▶ _Work required_: Can you reproduce each of the lines below word for word, with nothing changed?
### Supplied records
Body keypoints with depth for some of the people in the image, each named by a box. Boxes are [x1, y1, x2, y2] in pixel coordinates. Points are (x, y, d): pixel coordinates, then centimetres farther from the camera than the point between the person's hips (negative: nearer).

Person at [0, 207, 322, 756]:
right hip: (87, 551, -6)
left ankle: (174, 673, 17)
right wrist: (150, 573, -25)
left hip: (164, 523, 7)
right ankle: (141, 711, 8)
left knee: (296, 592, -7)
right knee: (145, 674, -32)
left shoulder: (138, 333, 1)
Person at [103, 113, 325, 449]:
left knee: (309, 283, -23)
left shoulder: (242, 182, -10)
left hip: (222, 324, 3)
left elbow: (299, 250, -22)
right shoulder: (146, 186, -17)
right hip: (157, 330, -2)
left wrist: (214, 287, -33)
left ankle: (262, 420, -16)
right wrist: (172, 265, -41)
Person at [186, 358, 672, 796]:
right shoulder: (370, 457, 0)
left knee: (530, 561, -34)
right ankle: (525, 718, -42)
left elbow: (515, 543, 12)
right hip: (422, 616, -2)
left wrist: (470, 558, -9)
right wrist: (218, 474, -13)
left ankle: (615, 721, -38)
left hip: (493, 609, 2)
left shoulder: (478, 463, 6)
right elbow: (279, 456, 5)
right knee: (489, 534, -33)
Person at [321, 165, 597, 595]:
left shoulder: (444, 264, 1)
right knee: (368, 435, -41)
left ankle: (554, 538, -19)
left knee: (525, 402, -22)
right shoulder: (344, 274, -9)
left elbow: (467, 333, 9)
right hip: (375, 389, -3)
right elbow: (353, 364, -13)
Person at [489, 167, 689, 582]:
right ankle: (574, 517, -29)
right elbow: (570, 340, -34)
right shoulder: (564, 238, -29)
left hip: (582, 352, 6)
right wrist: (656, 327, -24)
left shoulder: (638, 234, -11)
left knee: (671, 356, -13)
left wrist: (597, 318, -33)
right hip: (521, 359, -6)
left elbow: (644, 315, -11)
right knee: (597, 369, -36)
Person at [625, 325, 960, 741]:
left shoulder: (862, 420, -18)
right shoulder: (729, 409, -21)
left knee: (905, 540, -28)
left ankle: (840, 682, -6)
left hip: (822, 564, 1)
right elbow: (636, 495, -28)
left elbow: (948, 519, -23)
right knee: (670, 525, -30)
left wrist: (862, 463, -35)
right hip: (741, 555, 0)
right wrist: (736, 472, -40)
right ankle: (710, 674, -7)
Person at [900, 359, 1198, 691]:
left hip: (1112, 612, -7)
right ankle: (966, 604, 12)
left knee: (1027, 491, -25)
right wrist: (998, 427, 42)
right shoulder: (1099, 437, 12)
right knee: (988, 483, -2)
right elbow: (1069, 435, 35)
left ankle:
######
▶ _Written answer_:
Body keypoints with depth for some of the people in the image, each named by a box. Boxes are [x1, y1, x2, y2] in pixel coordinates. Points are (x, y, d): pixel coordinates, then centimetres farther from the camera than the point between the person's hips (negative: nearer).

Person at [0, 207, 322, 756]:
right hip: (87, 551, -6)
left ankle: (174, 673, 17)
right wrist: (150, 573, -25)
left hip: (164, 523, 7)
right ankle: (141, 711, 8)
left knee: (296, 592, -7)
right knee: (145, 674, -32)
left shoulder: (138, 333, 1)
Person at [103, 113, 325, 449]:
left knee: (309, 283, -23)
left shoulder: (242, 182, -10)
left hip: (222, 324, 3)
left elbow: (299, 250, -22)
right shoulder: (146, 186, -17)
right hip: (157, 330, -2)
left wrist: (214, 287, -33)
left ankle: (262, 420, -16)
right wrist: (172, 265, -41)
Person at [186, 358, 672, 796]:
right shoulder: (370, 457, 0)
left knee: (530, 561, -34)
right ankle: (525, 718, -42)
left elbow: (515, 543, 12)
right hip: (422, 616, -2)
left wrist: (470, 558, -9)
right wrist: (218, 474, -13)
left ankle: (615, 721, -38)
left hip: (493, 609, 2)
left shoulder: (478, 463, 6)
right elbow: (279, 456, 5)
right knee: (489, 534, -33)
Person at [321, 165, 597, 595]:
left shoulder: (444, 264, 1)
right knee: (368, 435, -41)
left ankle: (554, 538, -19)
left knee: (525, 402, -22)
right shoulder: (344, 274, -9)
left elbow: (467, 333, 9)
right hip: (375, 389, -3)
right elbow: (353, 364, -13)
Person at [489, 167, 689, 582]:
right ankle: (574, 517, -29)
right elbow: (570, 340, -34)
right shoulder: (564, 238, -29)
left hip: (582, 352, 6)
right wrist: (656, 327, -24)
left shoulder: (638, 234, -11)
left knee: (671, 356, -13)
left wrist: (597, 318, -33)
right hip: (521, 359, -6)
left elbow: (644, 315, -11)
right knee: (597, 369, -36)
Person at [625, 325, 960, 741]:
left shoulder: (862, 420, -18)
right shoulder: (729, 409, -21)
left knee: (905, 540, -28)
left ankle: (840, 682, -6)
left hip: (822, 564, 1)
right elbow: (636, 495, -28)
left elbow: (948, 519, -23)
right knee: (670, 525, -30)
left wrist: (862, 463, -35)
right hip: (741, 555, 0)
right wrist: (736, 472, -40)
right ankle: (710, 674, -7)
Person at [900, 359, 1198, 691]:
left hip: (1112, 612, -7)
right ankle: (966, 604, 12)
left knee: (1027, 491, -25)
right wrist: (998, 427, 42)
right shoulder: (1099, 437, 12)
right knee: (988, 483, -2)
right elbow: (1069, 435, 35)
left ankle:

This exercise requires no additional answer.